Saturday, March 21, 2015

Red flags of bullshit: the ad hominem

The best way to attack a scientific position is the same way to promote it: evidence. Evidence, in the scientific world is data that is collected objectively. 

If you're reading an article or a post and there's no data then you're almost wasting your time - but maybe it's entertaining. 

Below is a post by a friend I found on Facebook. This is by a person with an engineering degree from Lehigh and a math wiz. Apparently this does note make you immune from bad arguments. Ad hominen arguments attack the person (the messenger) and not the theory (the message). I often see this used in the climate change and vaccination debates and often from both sides. 

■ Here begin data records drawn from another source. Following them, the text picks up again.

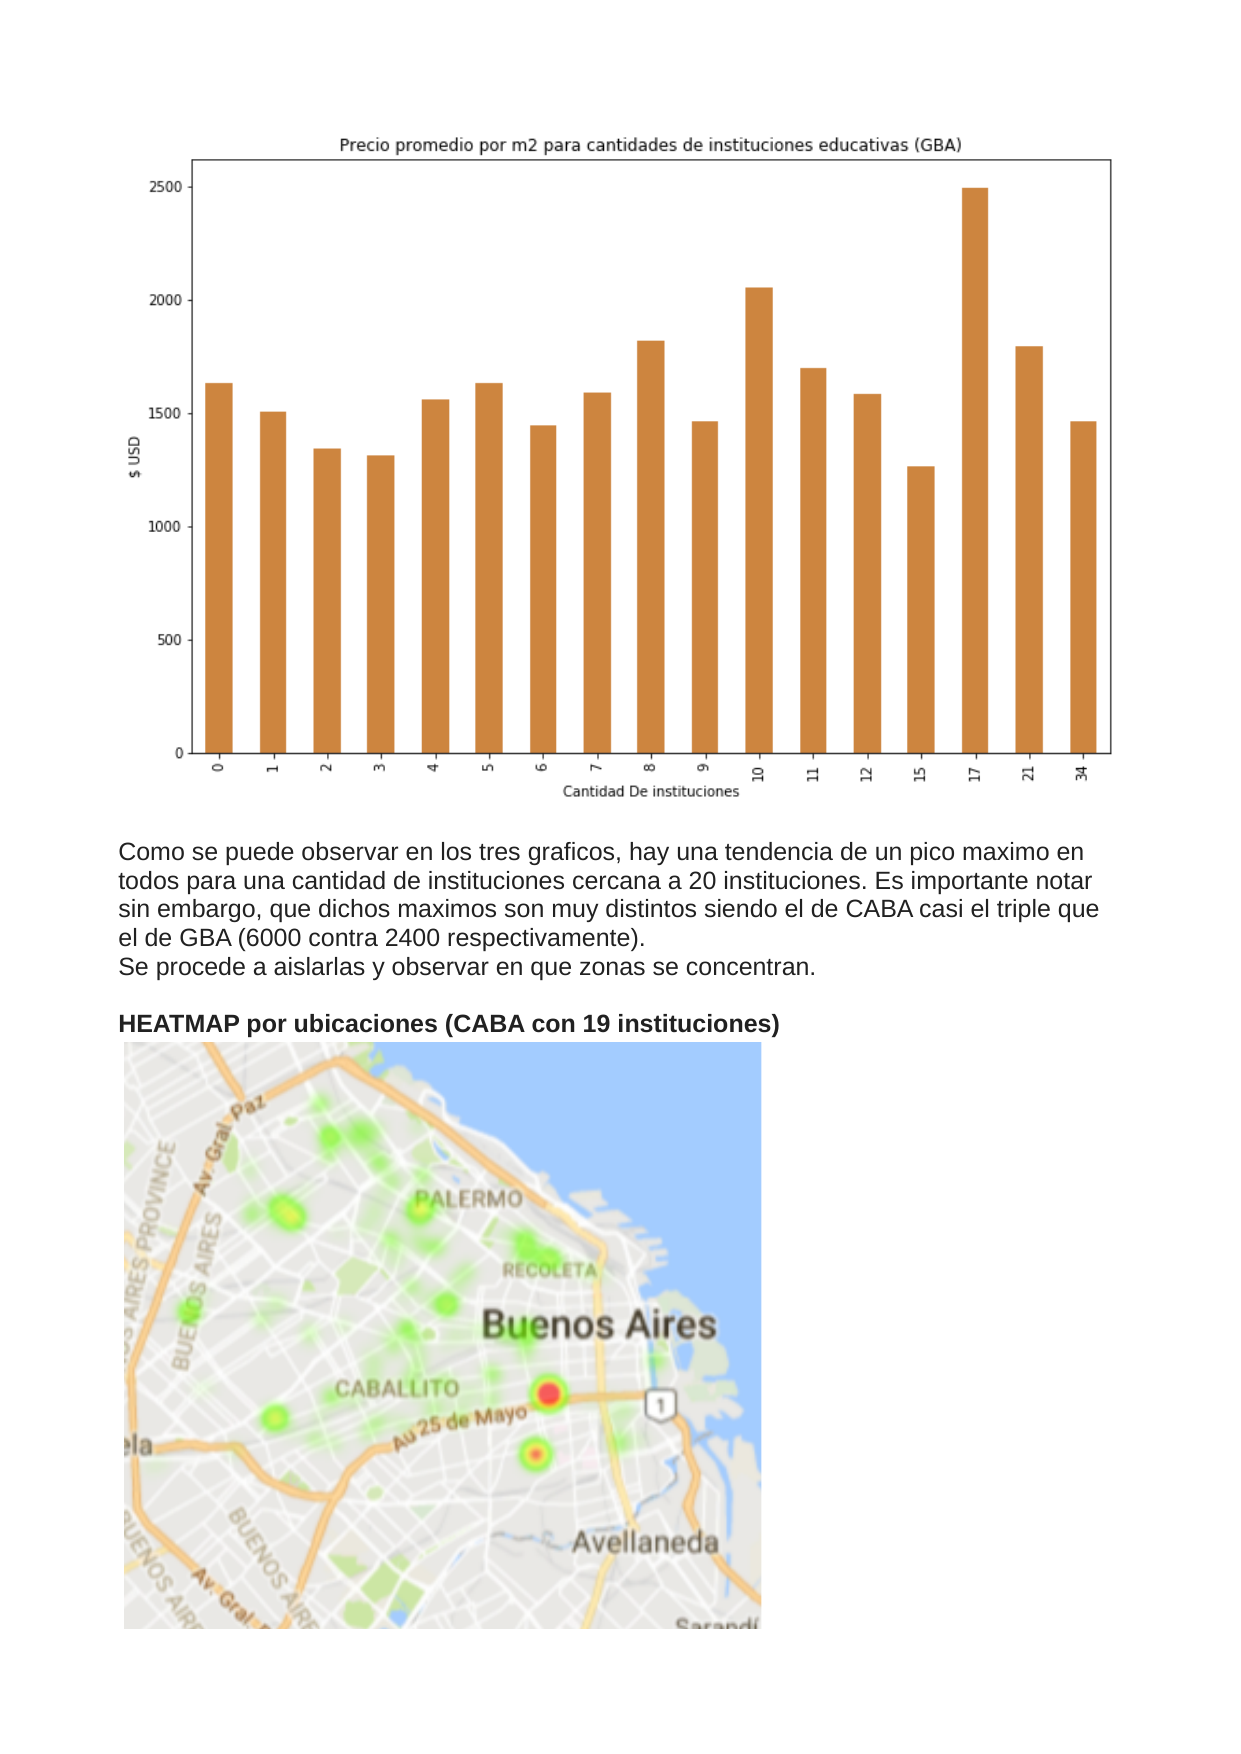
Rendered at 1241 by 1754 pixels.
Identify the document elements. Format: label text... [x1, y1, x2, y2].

text HEATMAP por ubicaciones (CABA con 19 instituciones) [118, 1009, 1122, 1038]
text Como se puede observar en los tres graficos, hay una tendencia de un pico maximo en todos para una cantidad de instituciones cercana a 20 instituciones. Es importante notar sin embargo, que dichos maximos son muy distintos siendo el de CABA casi el triple que el de GBA (6000 contra 2400 respectivamente). [118, 837, 1122, 952]
text Se procede a aislarlas y observar en que zonas se concentran. [118, 952, 1122, 981]
picture [119, 128, 1124, 809]
picture [124, 1042, 762, 1629]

There are lots of opportunities to point weakness in climate change theory using data. You could show that models use parameters that are not reasonable or that certain feedbacks are not justified. I actually know of no weaknesses in climate models. And try to follow the debate as much as possible. The funny (or sad) thing about this post is the hypocrisy within. When you say "supposed experts" - you're using an ad hominem attack. One of the main proponents of human-induced climate change is Michael Mann and that guy is an actual expert. He gets a ton of hate mail and even has a book on it. However, the grand prize for getting attacked is Al Gore. Just go to the Weather Channel's Facebook page and look for any post on climate change. Thing is, Gore had nothing to do with climate change except for being a mouthpiece. He had nothing to do with the science so bringing him up is non sequitur for talking about the validity of climate models. Certainly, the politics of the people holding a particular scientific position has nothing to do with the validity of the position. 

More broadly, when arguing about a scientific issue remember "Quod gratis asseritur, gratis negatur."  Christopher Hitchens has put this as "What can be asserted without evidence can be dismissed without evidence." 

Red flags of bullshit: testimonials as evidence


  1. AR5 notes a legion of weaknesses in current climate models. For example:

    "The simulation of clouds in climate models remains challenging.
    There is very high confidence that uncertainties in cloud processes
    explain much of the spread in modelled climate sensitivity. However,
    the simulation of clouds in climate models has shown modest improvement
    relative to models available at the time of the AR4, and this has
    been aided by new evaluation techniques and new observations for
    clouds. Nevertheless, biases in cloud simulation lead to regional errors
    on cloud radiative effect of several tens of watts per square meter." (743)

    And here is a flaw in current cloud modeling discussed in a recent paper:

    "[C]louds provide the necessary degrees of freedom to modulate the Earth's albedo setting the hemispheric symmetry. We also show that current climate models lack this same degree of hemispheric symmetry and regulation by clouds."

  2. Great points. I should have been more specific and pointed out that they're not perfect (no model ever is) but the parameters are not cherrypicked as to be misleading. I know about the cloud thing but I believe the cloud issue is one of accuracy and precision in models and not necessarily to the point of negating the use of models. From my understanding, running models backwards as a check has shown several climate models to be very strong. Even Hansen's early models did OK.

  3. Question is - should I find papers and look at their models and the performance of each. I think so. 1. I like modeling. 2. I need a clue.

  4. Before you do that, I would have a go at chapter 9 of AR5WG1:
    starting with the box on pages 824-825, which gets right to this point.

    A bunch of concerns remain for me:
    1. Are "the best" models performing well because they are "the best", or because they lucked into good modeling of the tiny period for which we have an instrumental record?
    2. Are the improvements in modeling more a function of increasing computer power than better understanding of the physics?
    3. Are the improvements in modeling more a function of "adding epicycles" than better understanding of the physics?
    4. Is "adding epicycles" (in a non-perjorative sense) a necessity given a chaotic system in which our understanding acknowledges both "known unknowns" and "unknown unknowns"? (See for example, this recent paper, which the skeptic blogosphere crowed about [or should I say baaed about. Ooops. Going ad hominem. Time to shut up.]